TORONTO – The Canadian dollar closed slightly lower Wednesday following a string of strong gains based on hopes of central bank action to boost economic growth and some relief following the conclusion of last week’s European Union summit.

The commodity-sensitive currency declined 0.07 of a cent to 98.7 cents U.S. with markets generally quiet as U.S. markets were closed for the Independence Day holiday.

The loonie had risen more than 1.5 cents U.S. since last Thursday alongside a sharp advance in prices for oil and metals.

The currency’s rise to a seven-week high has come amid growing expectations that policy-makers will use fiscal and monetary stimulus to bolster flagging growth.

The European Central Bank and the Bank of England are scheduled to meet Thursday. Analysts are expecting the ECB to cut its key rate by up to half a percentage point and the U.K. central bank to boost the amount of money in circulation.

Also, Europe’s leaders appeared at the end of last week to have finally come up with plans that show they are serious about restoring confidence in the eurozone. Among other things, the plan allows European bailout funds to pump money directly into troubled European banks, rather than make loans to governments to bail out the banks. The move rescues the banks without putting strapped countries deeper in debt.

There was also relief over a stronger than expected official purchasing managers index from China, “which is encouraging for those who expect a soft landing (for the economy) and commodity prices,” said Scotia Capital chief currency strategist Camilla Sutton.
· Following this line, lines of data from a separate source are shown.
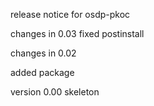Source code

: release notice for osdp-pkoc

changes in 0.03
fixed postinstall

changes in 0.02

added package

version 0.00
skeleton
Prices for oil and metals were lower in electronic trading on the New York Mercantile Exchange following significant increases over the previous three sessions.

The August crude contract backed off 61 cents to US$87.05 a barrel after growing tensions with Iran helped push crude up almost US$4 on Tuesday. That still leaves crude up about US$10 from last Thursday.

The September copper contract dipped two cents to US$3.52 — still up over five per cent since last Thursday — while August bullion stepped back $6.80 to US$1,615 an ounce.

The loonie had been flirting with the 96-cent U.S. level at one point as commodity prices sank under the weight of worry about the economic recovery and a worsening eurozone debt crisis.

Sutton added in a commentary that the loonie appears poised to move back towards parity with the greenback. But she also observed that the currency could come under pressure at the end of the week when June employment data for Canada and the U.S. is released.